That said, this question is a little premature, but I'm just wondering if anyone thinks it'll be possible to bf adopted twins. I bf dd with no problems and my milk did come in after our baby boy was stillborn. I had planned on attempting to induce lactation and I have read up on it. I'm afraid though, that the feeding demands of TWO babies will be prohibitive and frustrating with a sns. Especially because we're a very active family...what I loooved about bf dd (besides health benefits and bonding) was how easy it was. Bf was so easy for us (I know it's not so easy for others) and since we do like to be out and about all the time, it was great to not have to carry all that stuff around with us.

Any thoughts?
post #2 of 14
Well, I don't see why you couldn't try at least.

But I will say, as someone who breastfed my twins exclusively (while toddler-nursing my DD at the same time)--yeah, one is easy. Two (or three, in my case) ain't always. Just saying. Though yes, I could see it being easier from the standpoint of $$ and washing bottles.

I almost never nursed mine together except as an emergency because I DETESTED the feeling of nursing both boobs at the same time (some people enjoy it, I soooooooOOOOoo did not). If you did it that way, I could see that you might actually have a leg up on adoptive nursing because you certainly could get the time in for demand.

And even nursing twins, I didn't feel like getting out and about with them, to be really honest--even though I took DD all over the place.

So, I would pursue adoptive breastfeeding if you want to, why not? But I would keep the expectations that it will make your life easier or like it was with your singleton in check a bit, in my reality (and that of many other twin mamas I know, especially those of us with other children as well) it's such a different experience "easy" is not a word that is probably going to describe your life trying to get out and about, no matter how you feed 'em.
post #3 of 14
With twins (not just adopted twins) there are a few challenges with breastmilk. One is the logistics of feeding two at once, which is probably hard when they are newborns and need a lot of support. The second is whether or not mom can make enough milk. And the third is whether or not the twins are born prematurely and have any feeding issues as a result.

To exclusively breastfeed twins, I'm guessing you would need to be able to pump upwards of 40 ounces a day before they were born. That may or may not be possible depending on how inducing lactation works for you.
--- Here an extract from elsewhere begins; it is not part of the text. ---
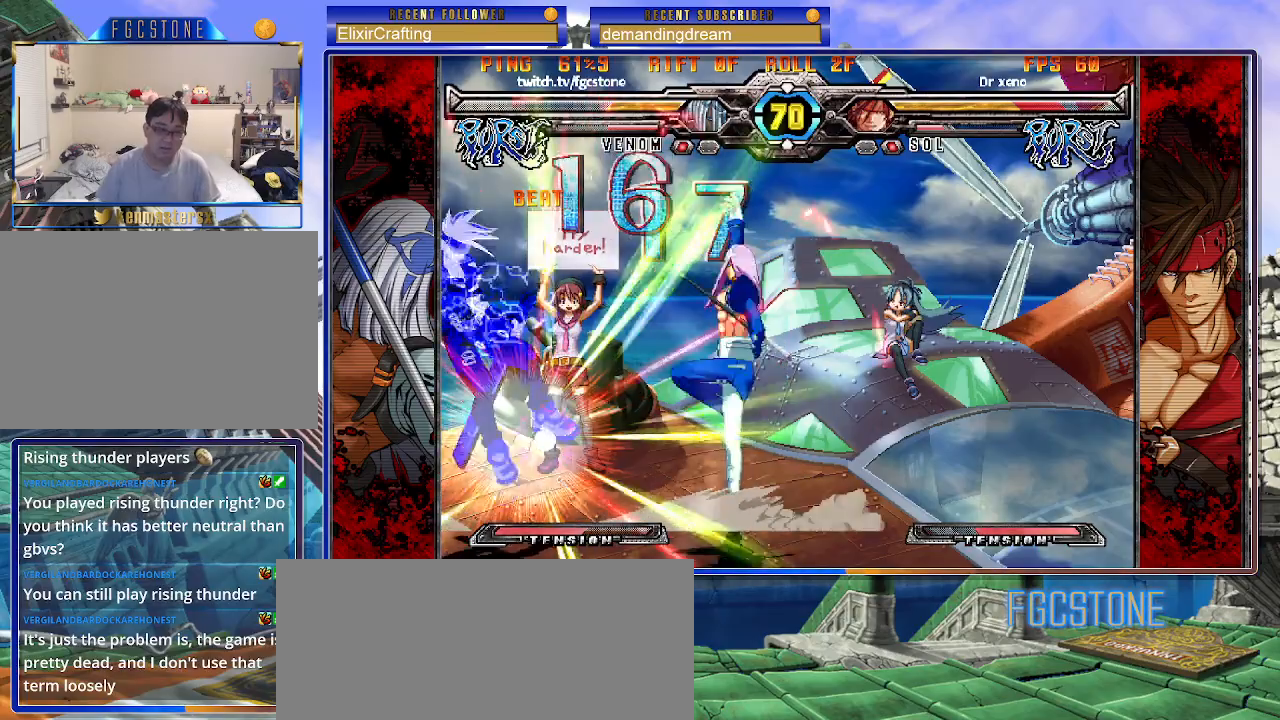
{"buttons": [], "left_stick": "left", "events": [[50, "left_stick", "left"], [150, "left_stick", "down"], [200, "left_stick", "right"], [267, "K", "down"], [333, "K", "up"], [333, "left_stick", "center"], [467, "left_stick", "left"]]}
I know that after our youngest bio son was born, I was able to pump at least 80 ounces a day (exclusively pumping while he was in the NICU), which would have been enough to feed about 10 preemies. But I have no idea what type of supply I will have when we adopt and I try to adoptive breastfeed.

But all of that said, breastfeeding is wonderful for more than just nutrition. Every drop is good for the babies and even if you can only provide a partial supply, it is better than nothing. I imagine it would help with forming a strong attachment, support their immune systems...if it goes well, being able to breastfeed even some of the time would cut down on the insane bottle washing I've seen my friends who are moms of multiples do.
post #4 of 14
I exclusively bf our (bio) twins for almost two years, and especially at the beginning it was HARD. Very hard. I think you should definitely go ahead and try, but please be gentle on yourself. With another child to care for, I don't think it's reasonable to expect to exclusively bf two adopted infants...especially when you consider how much time you would spend pumping. With newborn twins, you just don't have that much arms-free time. Not even close.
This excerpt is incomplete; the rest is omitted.